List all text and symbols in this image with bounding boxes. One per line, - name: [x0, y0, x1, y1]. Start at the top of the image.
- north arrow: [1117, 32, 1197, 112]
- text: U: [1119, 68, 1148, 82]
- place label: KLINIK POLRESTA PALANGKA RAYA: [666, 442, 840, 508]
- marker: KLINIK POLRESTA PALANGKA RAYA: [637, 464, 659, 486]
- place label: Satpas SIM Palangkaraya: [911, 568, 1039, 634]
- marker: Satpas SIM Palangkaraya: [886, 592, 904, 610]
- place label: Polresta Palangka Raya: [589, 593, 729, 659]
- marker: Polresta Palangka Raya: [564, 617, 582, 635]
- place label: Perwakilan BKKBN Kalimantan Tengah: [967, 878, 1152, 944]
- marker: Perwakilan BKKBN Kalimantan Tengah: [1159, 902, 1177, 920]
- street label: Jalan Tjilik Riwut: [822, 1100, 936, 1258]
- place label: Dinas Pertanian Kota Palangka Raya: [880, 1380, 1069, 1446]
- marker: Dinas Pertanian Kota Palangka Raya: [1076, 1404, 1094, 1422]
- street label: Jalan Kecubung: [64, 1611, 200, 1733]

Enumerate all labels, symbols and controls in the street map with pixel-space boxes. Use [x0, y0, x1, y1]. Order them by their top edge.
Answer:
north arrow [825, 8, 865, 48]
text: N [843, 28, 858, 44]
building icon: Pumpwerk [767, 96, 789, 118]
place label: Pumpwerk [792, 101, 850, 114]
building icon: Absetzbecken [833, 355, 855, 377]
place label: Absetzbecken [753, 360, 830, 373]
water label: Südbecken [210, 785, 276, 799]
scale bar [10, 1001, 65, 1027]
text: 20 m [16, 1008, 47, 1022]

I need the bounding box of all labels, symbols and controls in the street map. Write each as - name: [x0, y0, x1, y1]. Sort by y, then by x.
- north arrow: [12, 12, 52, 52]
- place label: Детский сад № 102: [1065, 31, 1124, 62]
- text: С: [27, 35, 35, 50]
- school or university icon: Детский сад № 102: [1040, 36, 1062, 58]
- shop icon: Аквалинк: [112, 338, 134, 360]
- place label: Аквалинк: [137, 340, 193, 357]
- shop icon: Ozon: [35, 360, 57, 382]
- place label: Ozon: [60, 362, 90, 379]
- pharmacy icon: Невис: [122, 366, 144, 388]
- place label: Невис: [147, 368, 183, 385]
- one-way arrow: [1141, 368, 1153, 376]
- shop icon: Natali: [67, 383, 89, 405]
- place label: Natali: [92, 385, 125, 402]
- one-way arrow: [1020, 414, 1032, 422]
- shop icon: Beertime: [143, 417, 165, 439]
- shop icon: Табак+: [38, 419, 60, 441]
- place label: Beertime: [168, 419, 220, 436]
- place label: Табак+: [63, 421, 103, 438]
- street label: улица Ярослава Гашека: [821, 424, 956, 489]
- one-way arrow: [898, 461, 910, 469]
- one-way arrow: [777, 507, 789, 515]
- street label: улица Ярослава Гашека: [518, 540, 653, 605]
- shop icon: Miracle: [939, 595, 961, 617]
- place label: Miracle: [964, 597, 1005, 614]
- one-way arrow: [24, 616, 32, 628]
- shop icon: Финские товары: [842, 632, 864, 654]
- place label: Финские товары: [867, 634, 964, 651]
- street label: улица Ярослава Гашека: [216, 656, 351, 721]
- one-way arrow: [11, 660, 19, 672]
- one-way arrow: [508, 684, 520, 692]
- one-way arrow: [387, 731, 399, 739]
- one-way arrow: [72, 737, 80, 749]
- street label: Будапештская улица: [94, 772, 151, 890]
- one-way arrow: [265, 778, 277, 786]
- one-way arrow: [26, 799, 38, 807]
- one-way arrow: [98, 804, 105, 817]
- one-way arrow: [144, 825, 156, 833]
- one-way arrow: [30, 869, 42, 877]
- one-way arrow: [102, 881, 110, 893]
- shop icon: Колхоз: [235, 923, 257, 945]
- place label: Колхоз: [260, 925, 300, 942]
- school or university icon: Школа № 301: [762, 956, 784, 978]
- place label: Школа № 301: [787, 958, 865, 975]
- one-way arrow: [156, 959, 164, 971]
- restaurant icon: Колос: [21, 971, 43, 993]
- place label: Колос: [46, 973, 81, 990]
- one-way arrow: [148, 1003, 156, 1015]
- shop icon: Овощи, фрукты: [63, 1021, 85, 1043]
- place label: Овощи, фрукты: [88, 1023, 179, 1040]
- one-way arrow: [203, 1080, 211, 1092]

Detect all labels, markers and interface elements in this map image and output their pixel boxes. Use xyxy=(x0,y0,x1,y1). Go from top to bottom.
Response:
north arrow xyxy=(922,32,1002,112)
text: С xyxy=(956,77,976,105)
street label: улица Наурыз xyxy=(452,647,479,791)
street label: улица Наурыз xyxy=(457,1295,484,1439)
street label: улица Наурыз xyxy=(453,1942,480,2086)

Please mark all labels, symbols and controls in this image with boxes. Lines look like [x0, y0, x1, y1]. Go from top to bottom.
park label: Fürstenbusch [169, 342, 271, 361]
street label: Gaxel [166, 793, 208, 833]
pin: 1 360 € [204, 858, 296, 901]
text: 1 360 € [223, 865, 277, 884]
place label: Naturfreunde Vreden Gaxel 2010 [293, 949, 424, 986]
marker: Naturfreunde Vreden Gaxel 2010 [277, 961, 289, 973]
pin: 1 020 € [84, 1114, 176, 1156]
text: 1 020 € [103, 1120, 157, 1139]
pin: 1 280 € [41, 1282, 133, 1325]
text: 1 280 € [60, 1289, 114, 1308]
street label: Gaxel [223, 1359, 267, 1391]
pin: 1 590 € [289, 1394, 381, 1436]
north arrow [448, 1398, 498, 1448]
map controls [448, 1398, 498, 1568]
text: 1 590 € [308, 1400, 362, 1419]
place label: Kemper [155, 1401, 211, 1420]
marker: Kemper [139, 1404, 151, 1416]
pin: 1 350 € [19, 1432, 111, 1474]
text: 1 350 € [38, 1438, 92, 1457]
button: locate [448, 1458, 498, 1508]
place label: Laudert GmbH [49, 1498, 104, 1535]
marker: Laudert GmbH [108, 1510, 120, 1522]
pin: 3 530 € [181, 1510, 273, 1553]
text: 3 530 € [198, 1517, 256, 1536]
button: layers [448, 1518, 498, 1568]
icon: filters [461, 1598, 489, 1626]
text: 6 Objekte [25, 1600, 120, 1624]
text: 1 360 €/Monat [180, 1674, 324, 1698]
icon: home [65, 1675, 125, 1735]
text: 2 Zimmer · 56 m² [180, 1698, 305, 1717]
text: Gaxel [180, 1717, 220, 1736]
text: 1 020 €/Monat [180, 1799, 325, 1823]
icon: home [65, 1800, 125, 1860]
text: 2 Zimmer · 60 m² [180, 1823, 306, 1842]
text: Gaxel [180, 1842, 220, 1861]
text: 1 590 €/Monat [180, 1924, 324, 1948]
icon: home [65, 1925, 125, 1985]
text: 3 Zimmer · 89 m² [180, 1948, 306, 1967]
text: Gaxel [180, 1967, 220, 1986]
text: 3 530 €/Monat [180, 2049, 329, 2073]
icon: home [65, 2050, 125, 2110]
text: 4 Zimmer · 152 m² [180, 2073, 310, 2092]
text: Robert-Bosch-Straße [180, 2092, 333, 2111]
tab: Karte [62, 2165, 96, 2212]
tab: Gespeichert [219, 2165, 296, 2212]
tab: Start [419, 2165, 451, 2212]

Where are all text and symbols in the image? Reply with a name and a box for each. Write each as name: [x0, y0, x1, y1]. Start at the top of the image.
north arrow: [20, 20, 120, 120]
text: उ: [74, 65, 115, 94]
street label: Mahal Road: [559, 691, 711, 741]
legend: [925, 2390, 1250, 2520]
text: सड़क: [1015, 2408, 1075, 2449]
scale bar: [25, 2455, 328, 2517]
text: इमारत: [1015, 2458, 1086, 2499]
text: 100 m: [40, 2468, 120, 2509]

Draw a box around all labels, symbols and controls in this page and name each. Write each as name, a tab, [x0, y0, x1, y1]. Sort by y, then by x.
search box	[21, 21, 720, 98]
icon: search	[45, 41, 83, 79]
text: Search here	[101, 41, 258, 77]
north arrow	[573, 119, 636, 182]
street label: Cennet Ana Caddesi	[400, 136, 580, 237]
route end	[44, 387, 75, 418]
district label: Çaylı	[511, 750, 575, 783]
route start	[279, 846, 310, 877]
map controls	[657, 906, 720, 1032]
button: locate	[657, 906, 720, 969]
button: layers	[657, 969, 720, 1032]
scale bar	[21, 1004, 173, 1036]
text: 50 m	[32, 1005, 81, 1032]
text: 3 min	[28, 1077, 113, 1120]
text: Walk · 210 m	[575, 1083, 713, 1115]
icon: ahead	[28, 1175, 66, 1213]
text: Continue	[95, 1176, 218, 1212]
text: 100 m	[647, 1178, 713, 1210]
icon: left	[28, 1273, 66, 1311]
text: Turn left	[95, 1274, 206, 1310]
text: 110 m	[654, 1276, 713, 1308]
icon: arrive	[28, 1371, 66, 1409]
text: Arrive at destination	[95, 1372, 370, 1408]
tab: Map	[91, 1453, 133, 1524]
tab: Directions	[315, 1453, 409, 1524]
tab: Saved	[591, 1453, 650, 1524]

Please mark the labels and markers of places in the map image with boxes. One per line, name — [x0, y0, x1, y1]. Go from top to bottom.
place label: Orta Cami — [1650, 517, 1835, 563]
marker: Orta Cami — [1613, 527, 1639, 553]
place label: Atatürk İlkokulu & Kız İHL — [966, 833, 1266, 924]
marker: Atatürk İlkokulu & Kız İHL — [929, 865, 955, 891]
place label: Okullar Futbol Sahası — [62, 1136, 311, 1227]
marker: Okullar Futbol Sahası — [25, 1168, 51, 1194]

Exercise brief – Among the entries above, say how many lines hold the word "pixel". No other words belong in the answer.

Task result – 2